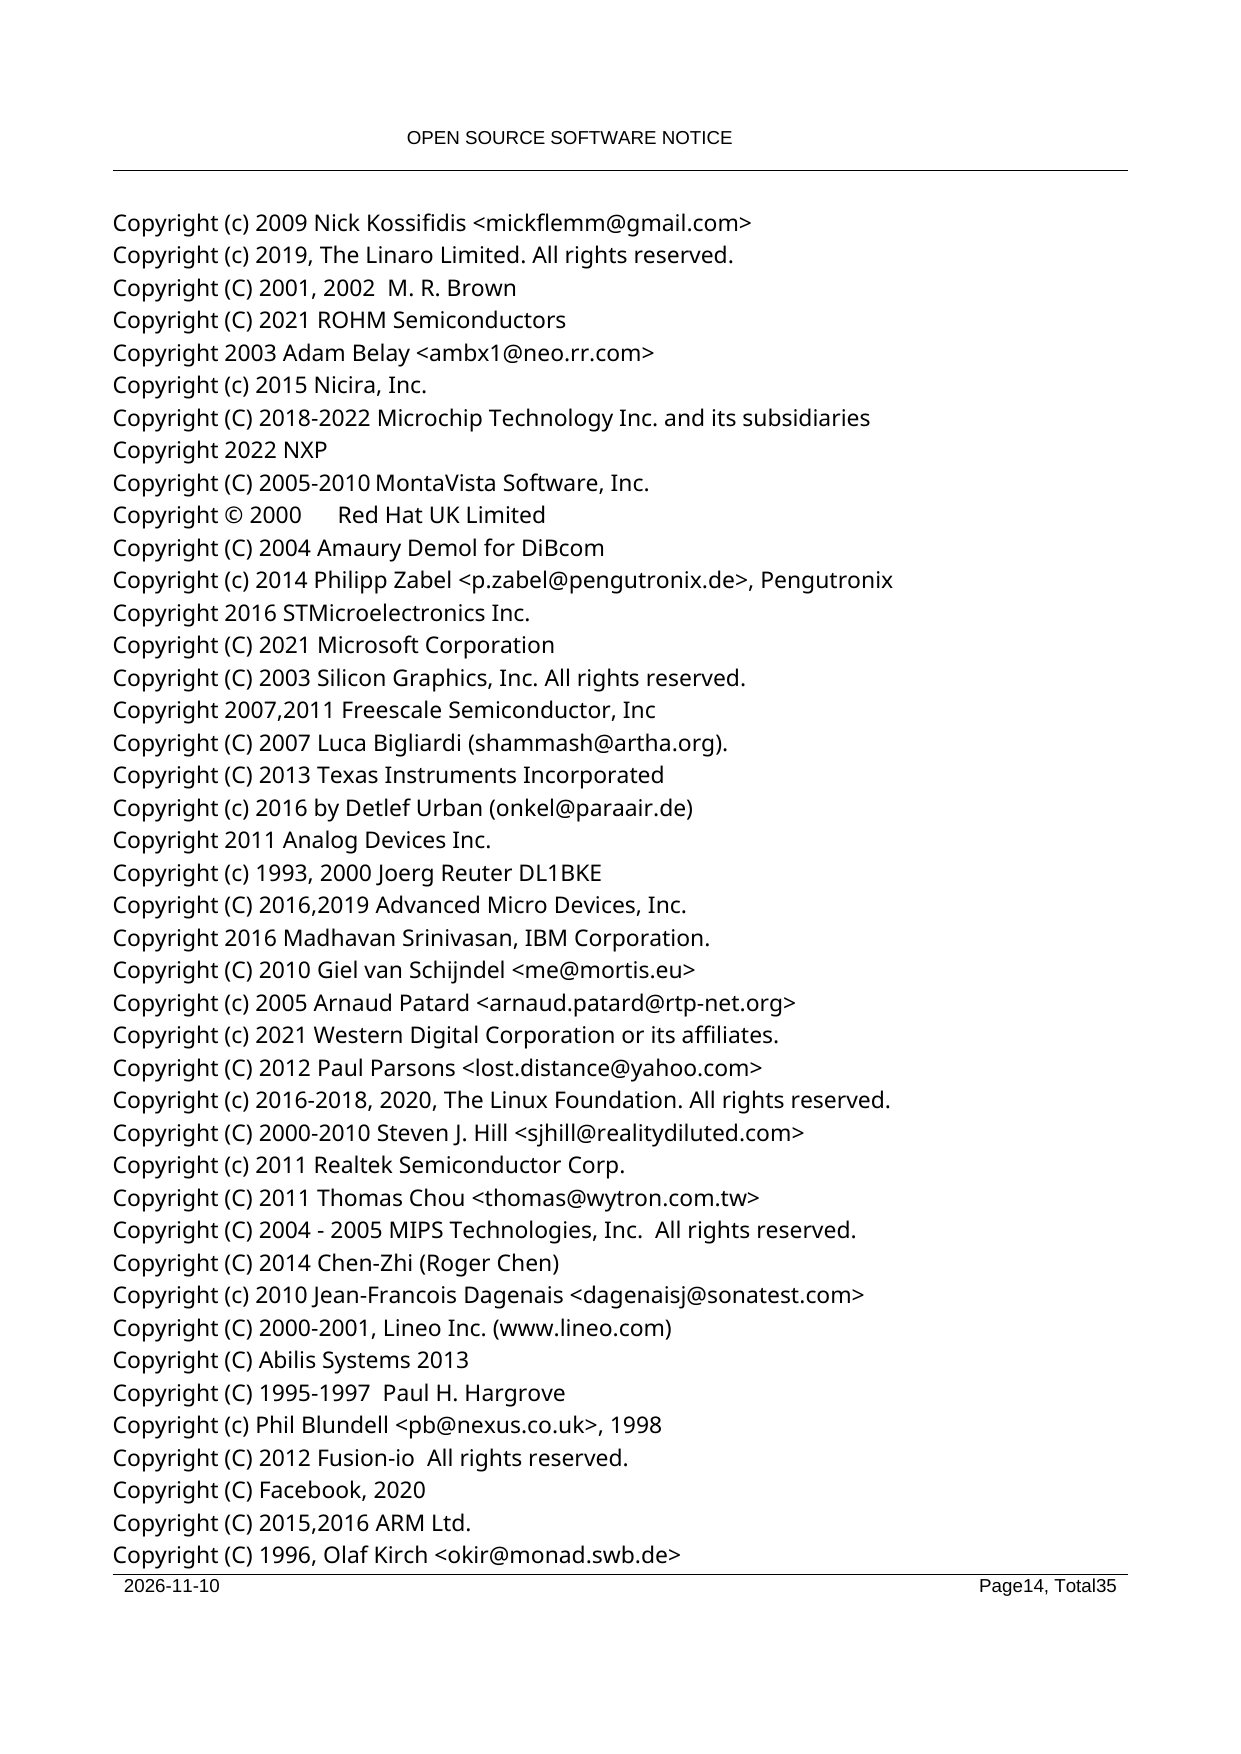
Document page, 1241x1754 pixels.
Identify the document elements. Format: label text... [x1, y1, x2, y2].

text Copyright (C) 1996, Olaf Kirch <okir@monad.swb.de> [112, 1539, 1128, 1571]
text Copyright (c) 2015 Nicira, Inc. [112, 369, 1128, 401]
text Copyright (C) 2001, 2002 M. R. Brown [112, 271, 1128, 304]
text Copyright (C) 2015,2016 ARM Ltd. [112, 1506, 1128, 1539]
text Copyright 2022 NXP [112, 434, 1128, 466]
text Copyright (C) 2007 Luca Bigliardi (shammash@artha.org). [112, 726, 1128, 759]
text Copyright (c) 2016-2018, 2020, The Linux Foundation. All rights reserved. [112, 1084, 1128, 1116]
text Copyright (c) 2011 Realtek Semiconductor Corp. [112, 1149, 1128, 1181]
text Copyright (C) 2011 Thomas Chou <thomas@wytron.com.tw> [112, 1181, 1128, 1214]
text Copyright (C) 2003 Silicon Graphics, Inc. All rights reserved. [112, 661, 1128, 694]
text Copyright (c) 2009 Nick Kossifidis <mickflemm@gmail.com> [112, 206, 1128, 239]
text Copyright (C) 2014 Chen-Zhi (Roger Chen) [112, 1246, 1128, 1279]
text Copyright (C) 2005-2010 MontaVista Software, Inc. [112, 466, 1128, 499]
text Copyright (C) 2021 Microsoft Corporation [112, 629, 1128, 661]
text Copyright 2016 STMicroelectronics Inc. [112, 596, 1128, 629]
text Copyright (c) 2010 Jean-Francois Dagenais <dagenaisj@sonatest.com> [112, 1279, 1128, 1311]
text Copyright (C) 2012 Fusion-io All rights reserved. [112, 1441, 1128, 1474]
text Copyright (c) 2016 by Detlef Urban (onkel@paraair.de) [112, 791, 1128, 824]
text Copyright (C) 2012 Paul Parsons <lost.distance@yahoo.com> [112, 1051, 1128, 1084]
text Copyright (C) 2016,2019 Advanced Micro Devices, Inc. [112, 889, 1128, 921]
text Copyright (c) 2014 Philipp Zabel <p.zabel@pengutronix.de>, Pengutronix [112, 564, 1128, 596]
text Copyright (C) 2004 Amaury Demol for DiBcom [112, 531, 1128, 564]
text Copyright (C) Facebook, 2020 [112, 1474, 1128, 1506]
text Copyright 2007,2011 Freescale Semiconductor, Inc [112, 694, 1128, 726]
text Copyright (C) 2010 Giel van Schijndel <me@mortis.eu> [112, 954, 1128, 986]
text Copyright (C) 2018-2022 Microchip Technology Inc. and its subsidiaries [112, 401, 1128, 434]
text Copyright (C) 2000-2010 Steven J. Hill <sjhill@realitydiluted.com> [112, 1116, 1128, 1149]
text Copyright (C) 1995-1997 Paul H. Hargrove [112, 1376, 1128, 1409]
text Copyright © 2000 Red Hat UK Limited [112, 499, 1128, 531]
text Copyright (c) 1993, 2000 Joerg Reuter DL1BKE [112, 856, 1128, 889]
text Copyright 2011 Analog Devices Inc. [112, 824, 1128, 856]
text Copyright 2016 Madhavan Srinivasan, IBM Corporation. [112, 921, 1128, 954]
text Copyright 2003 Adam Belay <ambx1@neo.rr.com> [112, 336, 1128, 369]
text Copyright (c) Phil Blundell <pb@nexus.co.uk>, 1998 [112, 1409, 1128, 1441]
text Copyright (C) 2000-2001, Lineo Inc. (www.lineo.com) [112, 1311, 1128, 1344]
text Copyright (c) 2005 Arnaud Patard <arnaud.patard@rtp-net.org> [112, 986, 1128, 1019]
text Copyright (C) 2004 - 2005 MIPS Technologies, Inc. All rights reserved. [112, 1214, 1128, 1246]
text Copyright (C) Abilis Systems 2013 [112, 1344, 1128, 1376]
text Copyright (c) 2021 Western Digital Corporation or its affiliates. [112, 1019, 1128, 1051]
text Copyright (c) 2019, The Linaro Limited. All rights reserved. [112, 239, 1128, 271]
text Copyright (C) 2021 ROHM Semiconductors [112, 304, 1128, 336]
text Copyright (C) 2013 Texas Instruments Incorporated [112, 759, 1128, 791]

= THE PROBLEM =
Restate each entry word for word; omit the pictures.

= SOLVED PROBLEM =
Document page, 1241x1754 pixels.
Identify the document elements. Format: label text... [x1, y1, x2, y2].

text Copyright (C) 1996, Olaf Kirch <okir@monad.swb.de> [112, 1539, 1128, 1571]
text Copyright (c) 2015 Nicira, Inc. [112, 369, 1128, 401]
text Copyright (C) 2001, 2002 M. R. Brown [112, 271, 1128, 304]
text Copyright (C) 2015,2016 ARM Ltd. [112, 1506, 1128, 1539]
text Copyright 2022 NXP [112, 434, 1128, 466]
text Copyright (C) 2007 Luca Bigliardi (shammash@artha.org). [112, 726, 1128, 759]
text Copyright (c) 2016-2018, 2020, The Linux Foundation. All rights reserved. [112, 1084, 1128, 1116]
text Copyright (c) 2011 Realtek Semiconductor Corp. [112, 1149, 1128, 1181]
text Copyright (C) 2011 Thomas Chou <thomas@wytron.com.tw> [112, 1181, 1128, 1214]
text Copyright (C) 2003 Silicon Graphics, Inc. All rights reserved. [112, 661, 1128, 694]
text Copyright (c) 2009 Nick Kossifidis <mickflemm@gmail.com> [112, 206, 1128, 239]
text Copyright (C) 2014 Chen-Zhi (Roger Chen) [112, 1246, 1128, 1279]
text Copyright (C) 2005-2010 MontaVista Software, Inc. [112, 466, 1128, 499]
text Copyright (C) 2021 Microsoft Corporation [112, 629, 1128, 661]
text Copyright 2016 STMicroelectronics Inc. [112, 596, 1128, 629]
text Copyright (c) 2010 Jean-Francois Dagenais <dagenaisj@sonatest.com> [112, 1279, 1128, 1311]
text Copyright (C) 2012 Fusion-io All rights reserved. [112, 1441, 1128, 1474]
text Copyright (c) 2016 by Detlef Urban (onkel@paraair.de) [112, 791, 1128, 824]
text Copyright (C) 2012 Paul Parsons <lost.distance@yahoo.com> [112, 1051, 1128, 1084]
text Copyright (C) 2016,2019 Advanced Micro Devices, Inc. [112, 889, 1128, 921]
text Copyright (c) 2014 Philipp Zabel <p.zabel@pengutronix.de>, Pengutronix [112, 564, 1128, 596]
text Copyright (C) 2004 Amaury Demol for DiBcom [112, 531, 1128, 564]
text Copyright (C) Facebook, 2020 [112, 1474, 1128, 1506]
text Copyright 2007,2011 Freescale Semiconductor, Inc [112, 694, 1128, 726]
text Copyright (C) 2010 Giel van Schijndel <me@mortis.eu> [112, 954, 1128, 986]
text Copyright (C) 2018-2022 Microchip Technology Inc. and its subsidiaries [112, 401, 1128, 434]
text Copyright (C) 2000-2010 Steven J. Hill <sjhill@realitydiluted.com> [112, 1116, 1128, 1149]
text Copyright (C) 1995-1997 Paul H. Hargrove [112, 1376, 1128, 1409]
text Copyright © 2000 Red Hat UK Limited [112, 499, 1128, 531]
text Copyright (c) 1993, 2000 Joerg Reuter DL1BKE [112, 856, 1128, 889]
text Copyright 2011 Analog Devices Inc. [112, 824, 1128, 856]
text Copyright 2016 Madhavan Srinivasan, IBM Corporation. [112, 921, 1128, 954]
text Copyright 2003 Adam Belay <ambx1@neo.rr.com> [112, 336, 1128, 369]
text Copyright (c) Phil Blundell <pb@nexus.co.uk>, 1998 [112, 1409, 1128, 1441]
text Copyright (C) 2000-2001, Lineo Inc. (www.lineo.com) [112, 1311, 1128, 1344]
text Copyright (c) 2005 Arnaud Patard <arnaud.patard@rtp-net.org> [112, 986, 1128, 1019]
text Copyright (C) 2004 - 2005 MIPS Technologies, Inc. All rights reserved. [112, 1214, 1128, 1246]
text Copyright (C) Abilis Systems 2013 [112, 1344, 1128, 1376]
text Copyright (c) 2021 Western Digital Corporation or its affiliates. [112, 1019, 1128, 1051]
text Copyright (c) 2019, The Linaro Limited. All rights reserved. [112, 239, 1128, 271]
text Copyright (C) 2021 ROHM Semiconductors [112, 304, 1128, 336]
text Copyright (C) 2013 Texas Instruments Incorporated [112, 759, 1128, 791]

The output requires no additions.